Historically, Allied was considered a prestige landlord, with a portfolio of premium low-rise office buildings in downtown cores. However, working from home, coupled with higher interest rates, has hit the entire sector. Allied’s occupancy is currently 86.4 per cent, above the national average, according to brokerage CBRE, but its units are still down 70 per cent from their record high set in February, 2020.

Despite this drop, Allied’s market performance has fared better than a number of rival publicly-traded office landlords, including Dream Office REIT (down 78 per cent from its peak) and Slate Office REIT (which is now a penny stock).

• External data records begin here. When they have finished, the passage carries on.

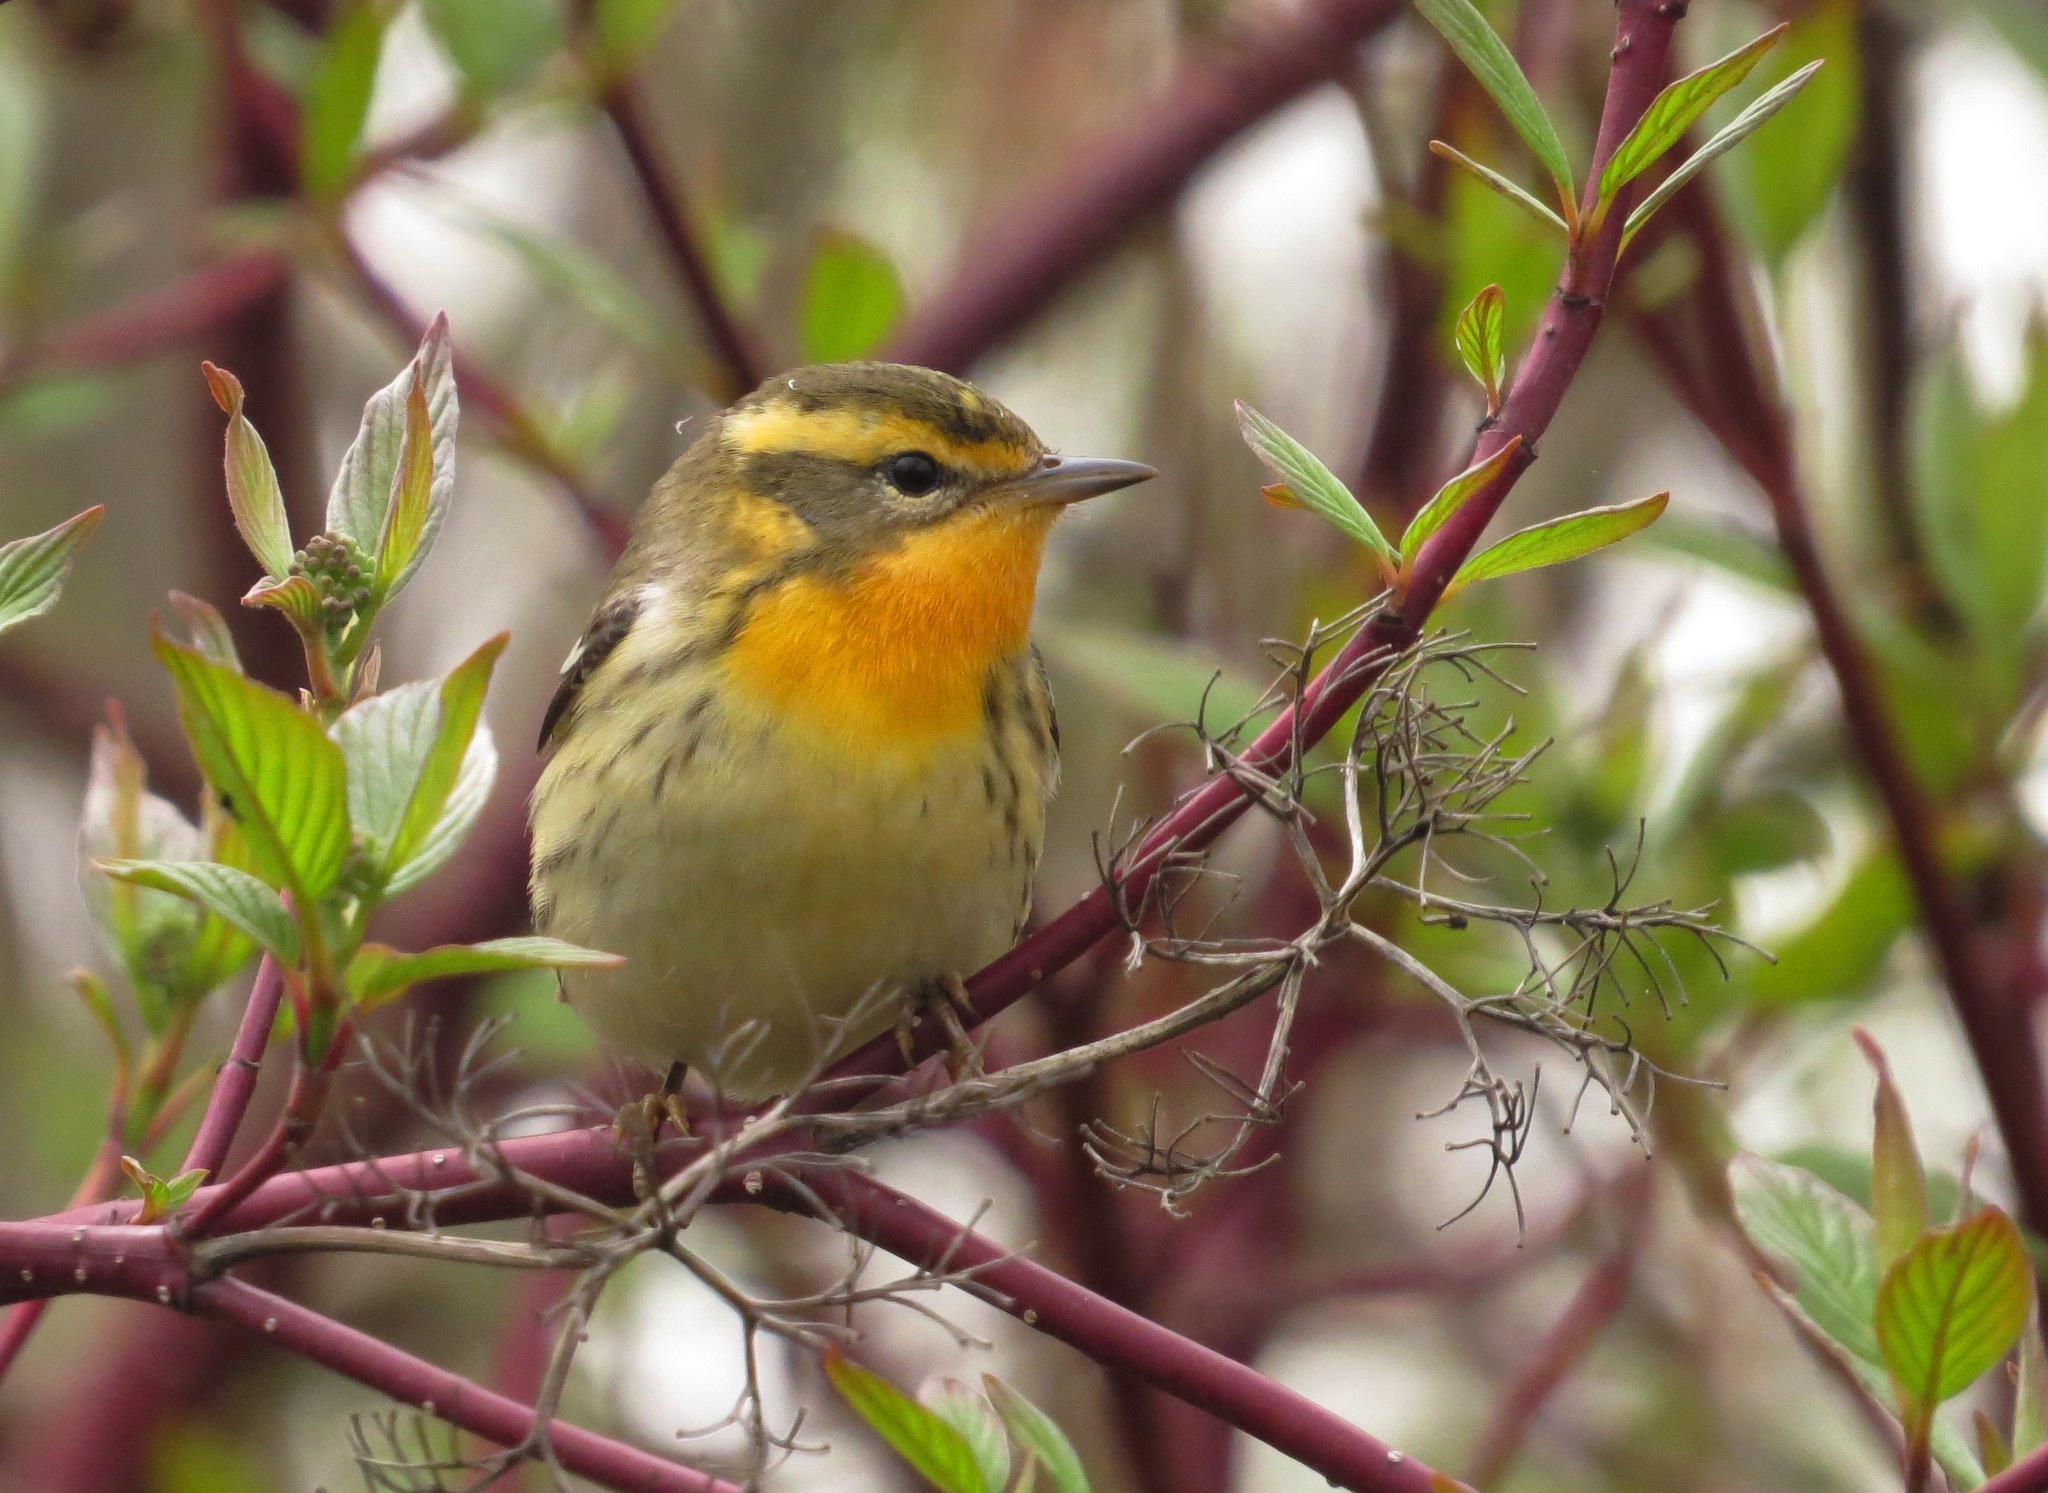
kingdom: Animalia
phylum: Chordata
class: Aves
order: Passeriformes
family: Parulidae
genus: Setophaga
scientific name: Setophaga fusca
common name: Blackburnian warbler
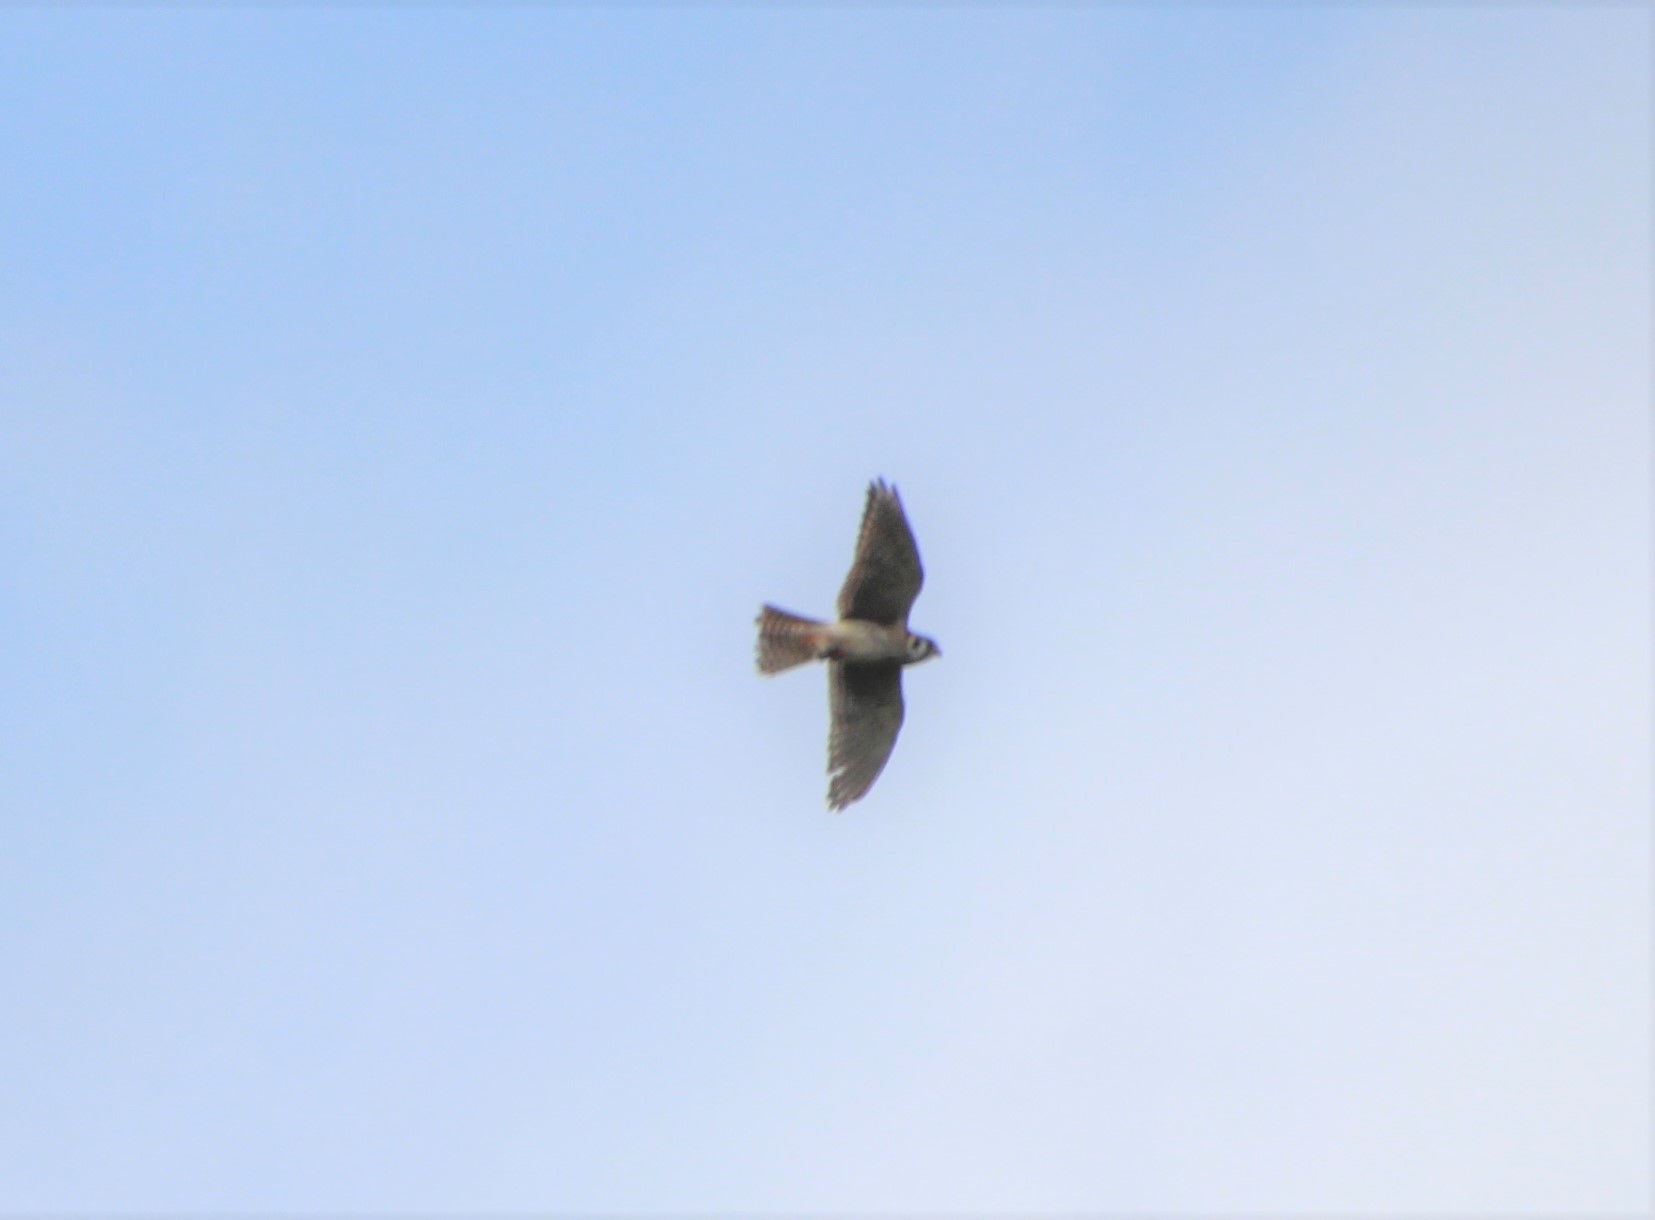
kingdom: Animalia
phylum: Chordata
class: Aves
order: Falconiformes
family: Falconidae
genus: Falco
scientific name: Falco sparverius
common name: American kestrel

Some of this outperformance stems from a solid balance sheet, which was boosted by the $1.3-billion sale of three data centres last year. Proceeds from the sale were put toward debt repayment and helped Allied absorb development costs on new properties.

Because it has ample cash, Allied has not needed to slash its monthly payout. By contrast, Slate Office, which derives half of its operating income from the Greater Toronto Area and Atlantic Canada, cut its own by 70 per cent early in 2023. Around the same time, True North Commercial REIT, which owns office properties across Canada but focuses on Ontario, slashed its own distribution by 50 per cent.

Allied rejigged its management last year, moving long-time chief executive officer Michael Emory to the role of executive chair and naming Cecilia Williams as the new leader. On a conference call Thursday, Ms. Williams expressed optimism that occupancy levels would rebound once the economy settles. “I’m still feeling very confident that we will get back to a stabilized portfolio, which is in that 94-per-cent to 95-per-cent range. But I’m not going to be commenting on the exact timing of that,” she said.

In an e-mail to The Globe and Mail, Ms. Williams added that demand for office space “rebounded over most of 2023, and we expect this to continue through 2024. The uncertainty arises from the time required to finalize lease transactions, which is understandable in the current macroeconomic environment.”